The Arts. THE, 24 March 2011.
“Popular front” is Matthew Reisz’s article in which he examines the arguments surrounding Niall Ferguson’s books and TV series concentrating on the British Empire. Whilst hugely popular there are academics who accuse Mr Ferguson of sacrificing detail for breadth. “The Housemaid”, is the feature of this week’s film review discussed by Duncan Wu. “The Housemaid”, to be released in Germany in April, is a South Korean film concerning Eun-yi, an impoverished young woman who works for a wealthy family in their rambling villa. “Dispatches: Britain's Secret Fat Cats” (channel 4) is Gary Day's TV slot where he asks the question “what is meant by the Big Society when the government seems intent on dismantling it”.
Osborne signals technical college surge. TES, 25 march 2011.
George Osborne announced in his budget that he intends to make £150 million of capital funding available to support vocational and technical education. He wants to see the number of new University Technical Colleges (UTCs) grow to at least 24 by 2014. The move is supported by the education secretary and by Lord Baker who, with the late Ron Dearing, started the process. Whilst there are those who see the UTCs as an opportunity to overhaul vocational and technical education, there are those amongst teacher’s leaders who believe that it will do little more than force selection at 14 and remove funding from post-16 education.
GCSE Chinese entries plummet by a third. TES, 25 March 2011.
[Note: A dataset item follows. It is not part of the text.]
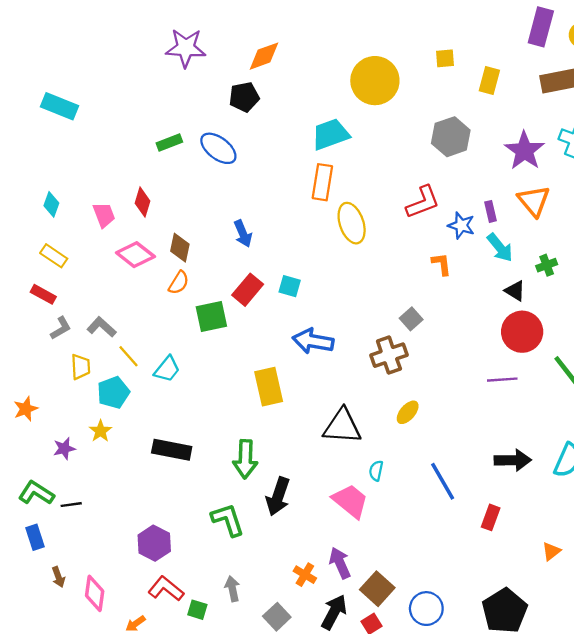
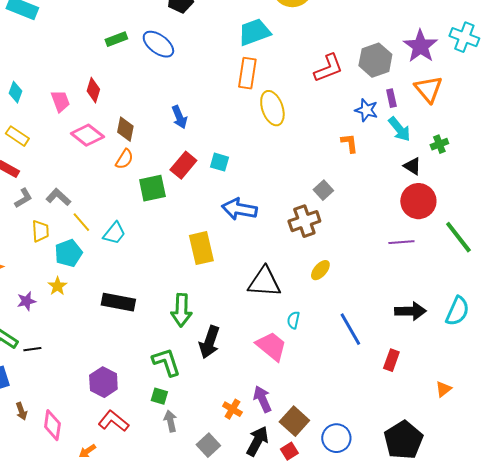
gray hexagon: (451, 137) -> (375, 60), moved
red L-shape: (423, 202) -> (328, 68), moved
green square: (197, 610) -> (159, 396), moved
A change to the rules for some assessments for GCSE Chinese has been blamed for a 35 per cent fall in GCSE Chinese entries. The new rule says that some assessments must have a Chinese speaking teacher present. Unfortunately, not all schools have been able to meet this requirement.
As Teather ushers in new SEN era, worries on clarity persist. TES, 25 March 2011.
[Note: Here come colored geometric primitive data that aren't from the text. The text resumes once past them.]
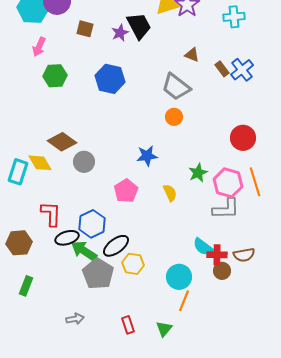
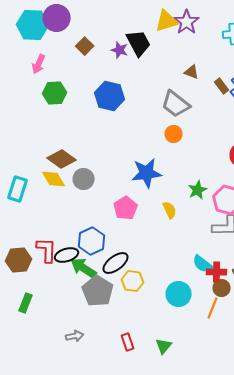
brown square: (85, 29) -> (85, 46), turned 30
purple star: (120, 33) -> (120, 50), turned -30
blue star: (147, 156) -> (147, 173), size x1.4
yellow diamond: (40, 163) -> (54, 179), moved
red L-shape: (51, 214) -> (47, 250), moved
orange line: (184, 301) -> (213, 308), moved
In a green paper earlier this month, children’s minister Sarah Teather, outlined far-reaching reforms to the special educational needs (SEN) system. There are three main aspects to the changes, assessment, parental rights and teacher training.
· Assessment: scrapping of statement system and the school action and school action plus categories for non statemented children. These are to be replaced by a combined education and health care plan which will last up to the age of 25. There are also plans to change the role of educational psychologists.
· Parental rights: there is a plan to re-allocate some of the money that goes to local authorities and give it directly to parents. Disagreements between local authorities will have to go to mediation. Schools will have to publish core information about their SEN activities instead of the 17 different parts they are currently required to make public.
· Teacher training: more placements in special schools for trainee teachers, teaching assistants and support staff to get extra funding for training and teachers will be funded to obtain higher level qualifications in SEN.
Most of the concerns expressed by professionals are about the application of the green paper. For example, there are fears that some children may not qualify support even if they need it and that schools may not have the infrastructure to meet parental demands, when parents get control of part of the budget.
Osborne creates extra 50,000 apprenticeships. TES, FE Focus, 25 March 2011.
Wednesday’s budget created 50,000 extra apprenticeship places. The government will spend £180 million on 40,000 apprenticeships for the young unemployed and 10,000 higher apprenticeships with level 4 qualifications. In addition the work experience programme is to be expanded over the next two years from 20,000 to 1000,000 places.
MPs reveal monitoring of bogus colleges has lapsed for two years. TES, FE Focus, 25 March 2011.
A government committee has recommended the creation of a single new accrediting body to look at the quality of the provision of private providers. The call comes after it was revealed that for two years key elements in monitoring private providers have been allowed to lapse.